#### What to produce:
Find every line below that contains the word "Duisburg" and copy it out.

#### Working data:

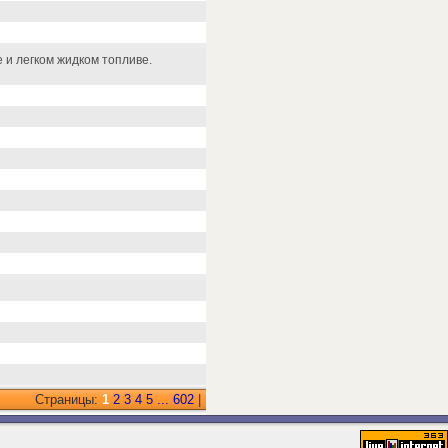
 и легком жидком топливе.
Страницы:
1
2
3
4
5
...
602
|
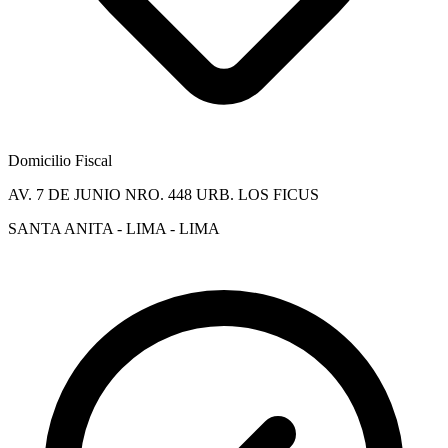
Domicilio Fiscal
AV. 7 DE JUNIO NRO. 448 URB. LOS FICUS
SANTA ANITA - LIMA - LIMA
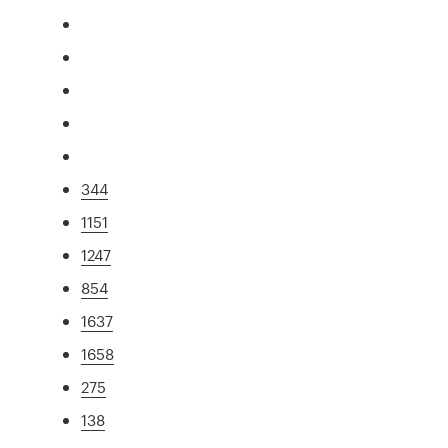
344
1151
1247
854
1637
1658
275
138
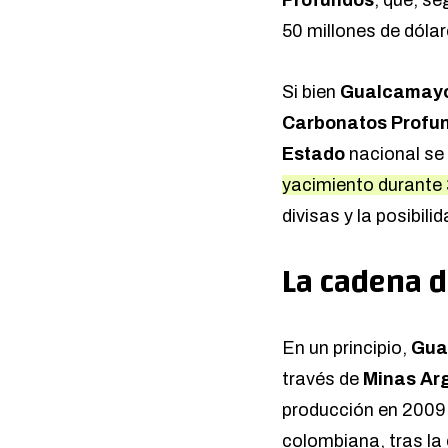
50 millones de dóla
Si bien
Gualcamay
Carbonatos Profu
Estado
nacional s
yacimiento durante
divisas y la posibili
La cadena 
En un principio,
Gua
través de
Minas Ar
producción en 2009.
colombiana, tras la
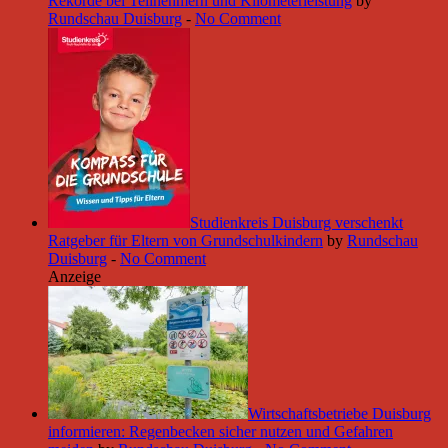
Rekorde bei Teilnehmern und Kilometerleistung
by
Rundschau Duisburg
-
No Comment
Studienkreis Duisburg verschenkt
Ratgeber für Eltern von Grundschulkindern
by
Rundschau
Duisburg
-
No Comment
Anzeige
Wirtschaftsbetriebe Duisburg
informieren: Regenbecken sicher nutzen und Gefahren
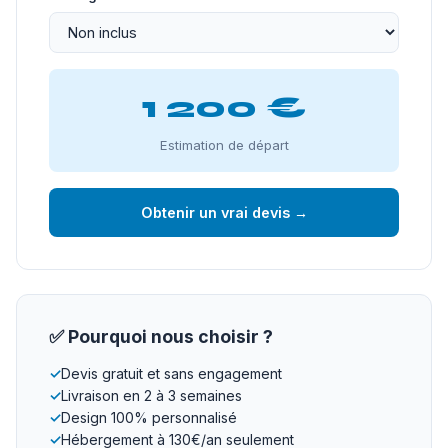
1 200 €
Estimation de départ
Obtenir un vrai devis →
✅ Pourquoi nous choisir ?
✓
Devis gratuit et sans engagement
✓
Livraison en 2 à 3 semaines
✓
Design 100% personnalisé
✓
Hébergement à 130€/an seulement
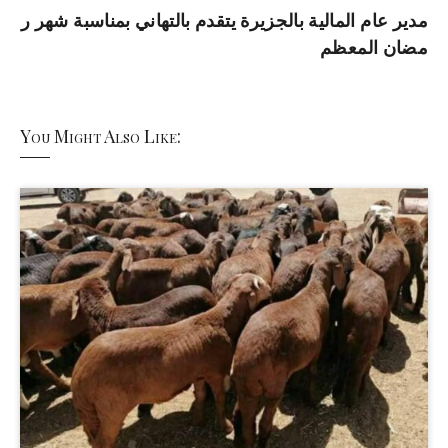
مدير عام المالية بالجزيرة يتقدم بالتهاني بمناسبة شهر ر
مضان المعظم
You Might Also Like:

---

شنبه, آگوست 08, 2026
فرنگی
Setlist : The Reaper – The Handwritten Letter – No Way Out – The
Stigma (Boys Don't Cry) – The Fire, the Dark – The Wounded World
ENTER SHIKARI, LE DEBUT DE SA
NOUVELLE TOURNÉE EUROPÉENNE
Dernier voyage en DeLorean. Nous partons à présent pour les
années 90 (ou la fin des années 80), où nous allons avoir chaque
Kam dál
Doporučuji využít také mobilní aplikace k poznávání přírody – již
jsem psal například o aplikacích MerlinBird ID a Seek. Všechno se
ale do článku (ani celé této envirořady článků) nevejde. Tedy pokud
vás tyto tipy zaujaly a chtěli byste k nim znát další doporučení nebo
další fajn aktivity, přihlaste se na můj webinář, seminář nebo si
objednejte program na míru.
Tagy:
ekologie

#### Completed exercise:
Rundschau Duisburg
Studienkreis Duisburg verschenkt
Duisburg
Wirtschaftsbetriebe Duisburg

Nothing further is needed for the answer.